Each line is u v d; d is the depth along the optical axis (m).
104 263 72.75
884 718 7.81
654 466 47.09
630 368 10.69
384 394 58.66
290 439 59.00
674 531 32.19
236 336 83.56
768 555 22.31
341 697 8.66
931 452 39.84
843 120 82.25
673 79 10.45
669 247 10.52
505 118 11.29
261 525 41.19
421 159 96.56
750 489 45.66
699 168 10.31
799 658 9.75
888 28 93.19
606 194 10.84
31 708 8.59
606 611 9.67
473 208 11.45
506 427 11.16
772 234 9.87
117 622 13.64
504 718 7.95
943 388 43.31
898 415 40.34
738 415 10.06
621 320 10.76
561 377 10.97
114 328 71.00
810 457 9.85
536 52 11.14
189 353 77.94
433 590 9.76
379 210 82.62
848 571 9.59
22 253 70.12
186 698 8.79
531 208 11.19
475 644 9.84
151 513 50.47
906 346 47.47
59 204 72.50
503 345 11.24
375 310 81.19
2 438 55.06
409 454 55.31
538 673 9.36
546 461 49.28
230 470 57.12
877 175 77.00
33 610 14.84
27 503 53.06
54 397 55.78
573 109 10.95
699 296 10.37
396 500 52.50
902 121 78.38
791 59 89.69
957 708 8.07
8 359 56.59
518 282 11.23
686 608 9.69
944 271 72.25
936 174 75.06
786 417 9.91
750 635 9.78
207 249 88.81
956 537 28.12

-*-

TASK DETAILS: Go through the entries and repeat each one exactly.

ANSWER TO THIS TASK:
Each line is u v d; d is the depth along the optical axis (m).
104 263 72.75
884 718 7.81
654 466 47.09
630 368 10.69
384 394 58.66
290 439 59.00
674 531 32.19
236 336 83.56
768 555 22.31
341 697 8.66
931 452 39.84
843 120 82.25
673 79 10.45
669 247 10.52
505 118 11.29
261 525 41.19
421 159 96.56
750 489 45.66
699 168 10.31
799 658 9.75
888 28 93.19
606 194 10.84
31 708 8.59
606 611 9.67
473 208 11.45
506 427 11.16
772 234 9.87
117 622 13.64
504 718 7.95
943 388 43.31
898 415 40.34
738 415 10.06
621 320 10.76
561 377 10.97
114 328 71.00
810 457 9.85
536 52 11.14
189 353 77.94
433 590 9.76
379 210 82.62
848 571 9.59
22 253 70.12
186 698 8.79
531 208 11.19
475 644 9.84
151 513 50.47
906 346 47.47
59 204 72.50
503 345 11.24
375 310 81.19
2 438 55.06
409 454 55.31
538 673 9.36
546 461 49.28
230 470 57.12
877 175 77.00
33 610 14.84
27 503 53.06
54 397 55.78
573 109 10.95
699 296 10.37
396 500 52.50
902 121 78.38
791 59 89.69
957 708 8.07
8 359 56.59
518 282 11.23
686 608 9.69
944 271 72.25
936 174 75.06
786 417 9.91
750 635 9.78
207 249 88.81
956 537 28.12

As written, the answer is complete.